People Are Really, Really Enjoying The Fact That Pharma Bro Martin Shkreli Has Been Arrested
Try not to overdose on schadenfreude today.
In a win for not-garbage humans everywhere, US pharma bro and avatar of hateful predatory capitalism Martin Shkreli has been well and truly nicked. Shkreli was arrested and charged in New York on Thursday eastern US time, before promptly bumping out of custody on a cool $5 million bail.
Expensively-bought temporary freedom aside, Shkreli’s goose could be well and truly cooked. Not for infamously raising the price of vital drugs that keep kids from dying by more than 5000 percent, or for buying the world’s only copy of the Wu Tang Clan’s $2 million album Once Upon A Time In Shaolin, or for bringing the phrase “pharma bro” into common parlance, or even for being a douchebag of cartoonishly ridiculous proportions. Even Donald Trump thinks this guy’s obnoxious, which is saying something.

- TASK 1 -
According to the article about Martin Shkreli's arrest, how much bail did he pay to get out of custody?
- TASK 2 -
Rewrite the paragraph of the article on Martin Shkreli's arrest that begins "Expensively-bought temporary freedom aside" in a shorter form that keeps its main facts.
- TASK 3 -
Write the next part of the article about Martin Shkreli's arrest, starting after its last sentence.
The saved entries that come next are separate material and have nothing to do with the article.

(Saved entries)
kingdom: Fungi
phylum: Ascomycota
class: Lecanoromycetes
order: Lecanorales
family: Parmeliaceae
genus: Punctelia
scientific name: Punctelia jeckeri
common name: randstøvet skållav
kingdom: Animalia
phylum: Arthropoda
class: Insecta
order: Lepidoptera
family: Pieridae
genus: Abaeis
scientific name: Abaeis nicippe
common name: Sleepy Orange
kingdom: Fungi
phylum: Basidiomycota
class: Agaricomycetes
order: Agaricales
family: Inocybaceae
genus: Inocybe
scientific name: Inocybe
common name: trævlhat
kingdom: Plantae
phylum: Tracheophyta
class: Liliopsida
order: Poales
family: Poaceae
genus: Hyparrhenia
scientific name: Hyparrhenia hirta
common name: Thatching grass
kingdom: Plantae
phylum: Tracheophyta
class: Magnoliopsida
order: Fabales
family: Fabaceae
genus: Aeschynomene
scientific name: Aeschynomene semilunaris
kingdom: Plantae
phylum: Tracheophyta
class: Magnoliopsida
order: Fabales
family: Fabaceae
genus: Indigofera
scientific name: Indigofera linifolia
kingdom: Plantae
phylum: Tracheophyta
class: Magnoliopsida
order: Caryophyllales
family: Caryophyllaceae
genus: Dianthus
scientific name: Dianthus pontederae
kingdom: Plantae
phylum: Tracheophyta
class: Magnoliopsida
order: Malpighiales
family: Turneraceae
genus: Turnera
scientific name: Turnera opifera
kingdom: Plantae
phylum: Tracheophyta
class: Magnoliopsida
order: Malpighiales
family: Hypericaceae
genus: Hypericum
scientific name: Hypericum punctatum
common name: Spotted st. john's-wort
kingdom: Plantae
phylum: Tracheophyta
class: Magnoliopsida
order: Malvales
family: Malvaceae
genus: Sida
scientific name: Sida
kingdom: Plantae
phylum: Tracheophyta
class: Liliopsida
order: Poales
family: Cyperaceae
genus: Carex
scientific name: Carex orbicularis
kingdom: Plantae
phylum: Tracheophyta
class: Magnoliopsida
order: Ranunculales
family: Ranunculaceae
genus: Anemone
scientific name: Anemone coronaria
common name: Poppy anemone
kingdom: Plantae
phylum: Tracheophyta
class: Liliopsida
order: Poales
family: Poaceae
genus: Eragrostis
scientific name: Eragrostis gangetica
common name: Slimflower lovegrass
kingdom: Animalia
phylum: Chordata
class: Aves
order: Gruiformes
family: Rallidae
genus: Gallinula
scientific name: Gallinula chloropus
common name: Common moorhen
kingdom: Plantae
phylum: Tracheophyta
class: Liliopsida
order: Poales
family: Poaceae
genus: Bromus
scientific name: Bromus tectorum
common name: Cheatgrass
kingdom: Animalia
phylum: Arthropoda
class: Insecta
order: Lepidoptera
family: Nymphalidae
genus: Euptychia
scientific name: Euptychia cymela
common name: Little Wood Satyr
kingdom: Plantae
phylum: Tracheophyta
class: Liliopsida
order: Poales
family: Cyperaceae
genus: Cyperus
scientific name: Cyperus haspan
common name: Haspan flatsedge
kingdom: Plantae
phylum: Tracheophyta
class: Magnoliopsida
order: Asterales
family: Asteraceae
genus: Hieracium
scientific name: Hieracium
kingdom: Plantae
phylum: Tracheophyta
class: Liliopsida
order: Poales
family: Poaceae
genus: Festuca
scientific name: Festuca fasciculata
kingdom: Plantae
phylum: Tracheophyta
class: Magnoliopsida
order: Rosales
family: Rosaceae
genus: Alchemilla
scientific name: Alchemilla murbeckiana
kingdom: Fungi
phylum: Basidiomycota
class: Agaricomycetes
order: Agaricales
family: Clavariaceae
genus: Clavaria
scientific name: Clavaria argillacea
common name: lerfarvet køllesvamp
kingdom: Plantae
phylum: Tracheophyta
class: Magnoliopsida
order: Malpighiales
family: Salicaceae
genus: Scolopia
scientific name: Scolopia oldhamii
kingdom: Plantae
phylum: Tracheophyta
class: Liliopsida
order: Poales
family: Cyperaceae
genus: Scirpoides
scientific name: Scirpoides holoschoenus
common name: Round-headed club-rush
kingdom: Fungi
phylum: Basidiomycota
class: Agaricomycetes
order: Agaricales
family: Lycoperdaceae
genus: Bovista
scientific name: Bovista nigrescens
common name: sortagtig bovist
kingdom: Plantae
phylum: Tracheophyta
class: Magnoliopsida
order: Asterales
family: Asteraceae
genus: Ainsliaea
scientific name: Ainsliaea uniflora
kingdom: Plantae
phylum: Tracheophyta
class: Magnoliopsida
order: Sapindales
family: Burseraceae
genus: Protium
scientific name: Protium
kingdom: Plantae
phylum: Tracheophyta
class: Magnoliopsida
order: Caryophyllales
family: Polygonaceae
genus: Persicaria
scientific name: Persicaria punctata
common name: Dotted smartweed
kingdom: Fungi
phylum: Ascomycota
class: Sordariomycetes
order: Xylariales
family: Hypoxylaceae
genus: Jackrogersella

- WRITTEN REPLY 1 -
$5 million

- WRITTEN REPLY 2 -
Despite his costly bail, Shkreli may be in serious trouble. It is not for raising the price of vital drugs that keep kids from dying by more than 5000 percent, buying the world's only copy of the Wu Tang Clan's $2 million album Once Upon A Time In Shaolin, making "pharma bro" a common phrase, or being ridiculously obnoxious, a trait even Donald Trump has noted.

- WRITTEN REPLY 3 -
“THEY SEE ME ROLLING…” pic.twitter.com/D1mDBEeZMq
— Martin Shkreli (@MartinShkreli) September 16, 2015
While all of those things have made Shkreli one of the most widely reviled people on this Earth, what could really see him undone are charges of good old-fashioned fraud. According to Brooklyn US Attorney Robert Capers, Shkreli’s been running his various companies “like a Ponzi scheme, where he used each subsequent company to pay off defrauded investors from the prior company”. Given the US legal system looks pretty dimly on shonky businesspeople scamming shareholders out of millions — and in this case, those are the numbers being thrown around — this whole thing could end with Shkreli going away for quite a while.
That reality has sparked an outbreak of collective schadenfreude unseen since Tony Abbott bit the dust. Enjoying someone else’s suffering is never a super-nice thing to do, but this someone happens to think astronomically jacking up the price of HIV meds is a cool way to make money, so screw him.
Martin Shkreli’s bail was going to be set at $500,000 but they raised it to $27,500,000 just for him. — Kelsey D. Atherton (@AthertonKD) December 17, 2015
On the fourth day of Christmas my true love gave to me a warrant for Martin Shkreli.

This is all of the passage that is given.